BEGIN PROVIDED TEXT

Non-Atheists “Whine” About Christmas Too

Flickr looks like just a photo-sharing site to anyone who doesn’t use it much (like me). To photographers (like my husband), however, it’s a sophisticated social media site. Think Facebook before whatever particular change you really hated, with the bonuses of not getting friend requests from relatives and better ways of keeping track of things you’re interested in. In other words, people invest their personalities in their interactions there.

That’s why it was disturbing to see this:

So it’s distressing when someone puts Christmas lights on my virtual home. I’m not a Christian. I don’t care how secular the holiday is nowadays. I know about the holiday’s Pagan roots. None of that matters. The fact is, Christmas lights on a home are a signifier that the occupant is a Christian, the same way a mezuzah is a signifier of a Jewish occupant. These symbols have power, which is why we use them.

It’s not just that Flickr is smearing Christmas “cheer” all over itself. As a non-Christian in a Christian country, I’m grudgingly used to that. (Though it would be nice if clicking that “[x]” set a cookie that prevented it from loading on the next pageview.) It’s that my Flickr stream is my personal identity in the Flickr community. That’s my face there at the top. Flickr has added a Christian signifier to my virtual home and I have no way to remove it. In the eyes of the rest of the community, Flickr has turned me into a Christian.

END PROVIDED TEXT

- SET PROBLEM
Write out the entire post on Flickr's Christmas lights word for word, from its title to its final sentence.

BEGIN RECORD EXTRACTS

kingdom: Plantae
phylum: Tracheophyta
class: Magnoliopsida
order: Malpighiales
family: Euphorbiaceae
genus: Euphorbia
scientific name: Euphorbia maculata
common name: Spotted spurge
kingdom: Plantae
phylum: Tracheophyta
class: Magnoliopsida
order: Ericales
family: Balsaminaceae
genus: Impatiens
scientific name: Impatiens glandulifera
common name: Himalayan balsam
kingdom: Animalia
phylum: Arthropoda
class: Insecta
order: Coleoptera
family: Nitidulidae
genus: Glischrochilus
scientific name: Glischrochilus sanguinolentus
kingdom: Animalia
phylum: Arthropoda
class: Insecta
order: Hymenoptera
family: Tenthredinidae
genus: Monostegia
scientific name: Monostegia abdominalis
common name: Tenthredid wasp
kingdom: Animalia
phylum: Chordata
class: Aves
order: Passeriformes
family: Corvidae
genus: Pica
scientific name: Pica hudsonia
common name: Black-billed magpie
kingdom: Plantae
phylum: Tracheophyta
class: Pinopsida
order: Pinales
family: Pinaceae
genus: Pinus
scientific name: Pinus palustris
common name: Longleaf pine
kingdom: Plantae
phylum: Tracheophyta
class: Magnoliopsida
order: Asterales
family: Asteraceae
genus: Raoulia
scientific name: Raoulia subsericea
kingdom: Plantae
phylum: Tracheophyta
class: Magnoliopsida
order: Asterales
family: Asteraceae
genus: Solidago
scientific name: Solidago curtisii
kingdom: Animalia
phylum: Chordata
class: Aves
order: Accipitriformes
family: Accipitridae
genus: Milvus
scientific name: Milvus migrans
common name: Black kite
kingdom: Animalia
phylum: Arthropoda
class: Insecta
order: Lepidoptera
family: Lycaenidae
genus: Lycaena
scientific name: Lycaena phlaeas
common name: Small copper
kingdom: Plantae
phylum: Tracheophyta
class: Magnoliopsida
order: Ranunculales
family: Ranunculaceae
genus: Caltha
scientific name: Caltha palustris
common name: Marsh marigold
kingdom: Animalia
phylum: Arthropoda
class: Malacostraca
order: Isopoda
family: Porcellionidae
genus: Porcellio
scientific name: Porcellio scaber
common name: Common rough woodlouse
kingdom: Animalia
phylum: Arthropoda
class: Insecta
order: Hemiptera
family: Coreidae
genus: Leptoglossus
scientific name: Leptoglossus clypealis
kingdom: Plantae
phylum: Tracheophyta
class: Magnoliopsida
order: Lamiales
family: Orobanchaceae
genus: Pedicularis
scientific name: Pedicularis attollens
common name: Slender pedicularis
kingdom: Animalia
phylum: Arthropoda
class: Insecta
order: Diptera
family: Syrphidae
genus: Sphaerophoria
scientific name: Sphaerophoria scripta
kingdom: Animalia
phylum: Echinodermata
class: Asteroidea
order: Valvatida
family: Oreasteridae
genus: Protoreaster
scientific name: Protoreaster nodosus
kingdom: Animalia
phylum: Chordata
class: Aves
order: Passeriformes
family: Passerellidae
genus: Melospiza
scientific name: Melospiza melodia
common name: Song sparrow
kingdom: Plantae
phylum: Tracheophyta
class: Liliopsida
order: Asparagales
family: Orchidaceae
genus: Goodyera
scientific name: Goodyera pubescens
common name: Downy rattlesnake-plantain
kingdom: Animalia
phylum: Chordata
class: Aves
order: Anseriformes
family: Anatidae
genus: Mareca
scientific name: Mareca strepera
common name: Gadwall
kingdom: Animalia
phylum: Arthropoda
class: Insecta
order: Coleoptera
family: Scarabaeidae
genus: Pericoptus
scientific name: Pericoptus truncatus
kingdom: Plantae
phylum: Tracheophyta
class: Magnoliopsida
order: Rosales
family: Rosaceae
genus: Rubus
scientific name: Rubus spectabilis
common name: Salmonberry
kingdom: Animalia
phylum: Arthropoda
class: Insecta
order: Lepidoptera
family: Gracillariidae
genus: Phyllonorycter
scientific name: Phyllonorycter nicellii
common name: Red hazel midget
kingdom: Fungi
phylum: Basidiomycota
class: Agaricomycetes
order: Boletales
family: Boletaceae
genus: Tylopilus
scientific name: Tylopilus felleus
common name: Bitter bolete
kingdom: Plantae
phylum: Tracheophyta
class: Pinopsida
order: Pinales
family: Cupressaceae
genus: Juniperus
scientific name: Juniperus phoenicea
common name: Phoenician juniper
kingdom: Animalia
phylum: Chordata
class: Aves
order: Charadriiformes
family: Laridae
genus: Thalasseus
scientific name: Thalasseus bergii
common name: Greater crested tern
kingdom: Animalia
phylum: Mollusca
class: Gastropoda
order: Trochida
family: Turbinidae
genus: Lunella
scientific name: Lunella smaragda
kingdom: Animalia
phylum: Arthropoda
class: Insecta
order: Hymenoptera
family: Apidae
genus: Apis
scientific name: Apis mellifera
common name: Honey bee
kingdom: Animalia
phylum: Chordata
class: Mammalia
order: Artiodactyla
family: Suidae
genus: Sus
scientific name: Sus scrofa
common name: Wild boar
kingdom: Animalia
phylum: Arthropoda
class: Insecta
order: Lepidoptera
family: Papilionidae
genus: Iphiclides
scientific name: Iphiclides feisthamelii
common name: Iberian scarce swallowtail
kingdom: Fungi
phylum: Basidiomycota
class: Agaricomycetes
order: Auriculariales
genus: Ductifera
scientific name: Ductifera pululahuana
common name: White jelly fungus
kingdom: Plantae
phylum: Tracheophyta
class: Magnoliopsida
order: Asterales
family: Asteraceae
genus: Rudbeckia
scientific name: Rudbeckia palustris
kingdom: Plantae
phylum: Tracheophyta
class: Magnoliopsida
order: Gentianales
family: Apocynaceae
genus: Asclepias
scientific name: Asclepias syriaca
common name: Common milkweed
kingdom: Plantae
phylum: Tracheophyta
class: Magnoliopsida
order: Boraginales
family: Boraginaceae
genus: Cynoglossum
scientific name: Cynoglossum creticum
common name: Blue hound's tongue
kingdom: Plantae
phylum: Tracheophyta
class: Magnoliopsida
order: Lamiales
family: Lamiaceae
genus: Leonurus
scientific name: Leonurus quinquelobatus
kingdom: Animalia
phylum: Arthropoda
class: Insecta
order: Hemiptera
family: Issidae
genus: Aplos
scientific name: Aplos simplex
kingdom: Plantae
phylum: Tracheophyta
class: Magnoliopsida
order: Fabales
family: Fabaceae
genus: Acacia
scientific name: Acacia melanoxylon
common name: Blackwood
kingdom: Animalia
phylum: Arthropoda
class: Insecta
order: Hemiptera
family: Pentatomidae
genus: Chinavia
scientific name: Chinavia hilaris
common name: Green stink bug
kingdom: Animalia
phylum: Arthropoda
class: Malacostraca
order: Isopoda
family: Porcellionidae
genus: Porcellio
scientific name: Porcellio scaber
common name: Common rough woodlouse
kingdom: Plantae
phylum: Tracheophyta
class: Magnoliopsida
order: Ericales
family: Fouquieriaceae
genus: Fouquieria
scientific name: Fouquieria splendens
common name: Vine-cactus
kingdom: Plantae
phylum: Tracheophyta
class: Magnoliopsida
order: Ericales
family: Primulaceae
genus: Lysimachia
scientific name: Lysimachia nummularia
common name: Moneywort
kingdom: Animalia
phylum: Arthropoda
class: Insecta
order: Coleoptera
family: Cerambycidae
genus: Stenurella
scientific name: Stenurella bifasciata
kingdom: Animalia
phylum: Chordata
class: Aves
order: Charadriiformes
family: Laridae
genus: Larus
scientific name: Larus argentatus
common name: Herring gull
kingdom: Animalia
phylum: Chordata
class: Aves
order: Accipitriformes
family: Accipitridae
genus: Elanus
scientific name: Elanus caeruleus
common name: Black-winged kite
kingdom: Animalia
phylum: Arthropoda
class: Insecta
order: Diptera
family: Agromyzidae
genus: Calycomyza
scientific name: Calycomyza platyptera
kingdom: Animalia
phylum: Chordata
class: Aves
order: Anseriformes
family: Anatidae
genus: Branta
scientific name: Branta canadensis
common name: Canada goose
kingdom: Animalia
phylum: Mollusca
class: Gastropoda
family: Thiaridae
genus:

END RECORD EXTRACTS

- RESULT OF THE EXERCISE
Non-Atheists “Whine” About Christmas Too

Flickr looks like just a photo-sharing site to anyone who doesn’t use it much (like me). To photographers (like my husband), however, it’s a sophisticated social media site. Think Facebook before whatever particular change you really hated, with the bonuses of not getting friend requests from relatives and better ways of keeping track of things you’re interested in. In other words, people invest their personalities in their interactions there.

That’s why it was disturbing to see this:

So it’s distressing when someone puts Christmas lights on my virtual home. I’m not a Christian. I don’t care how secular the holiday is nowadays. I know about the holiday’s Pagan roots. None of that matters. The fact is, Christmas lights on a home are a signifier that the occupant is a Christian, the same way a mezuzah is a signifier of a Jewish occupant. These symbols have power, which is why we use them.

It’s not just that Flickr is smearing Christmas “cheer” all over itself. As a non-Christian in a Christian country, I’m grudgingly used to that. (Though it would be nice if clicking that “[x]” set a cookie that prevented it from loading on the next pageview.) It’s that my Flickr stream is my personal identity in the Flickr community. That’s my face there at the top. Flickr has added a Christian signifier to my virtual home and I have no way to remove it. In the eyes of the rest of the community, Flickr has turned me into a Christian.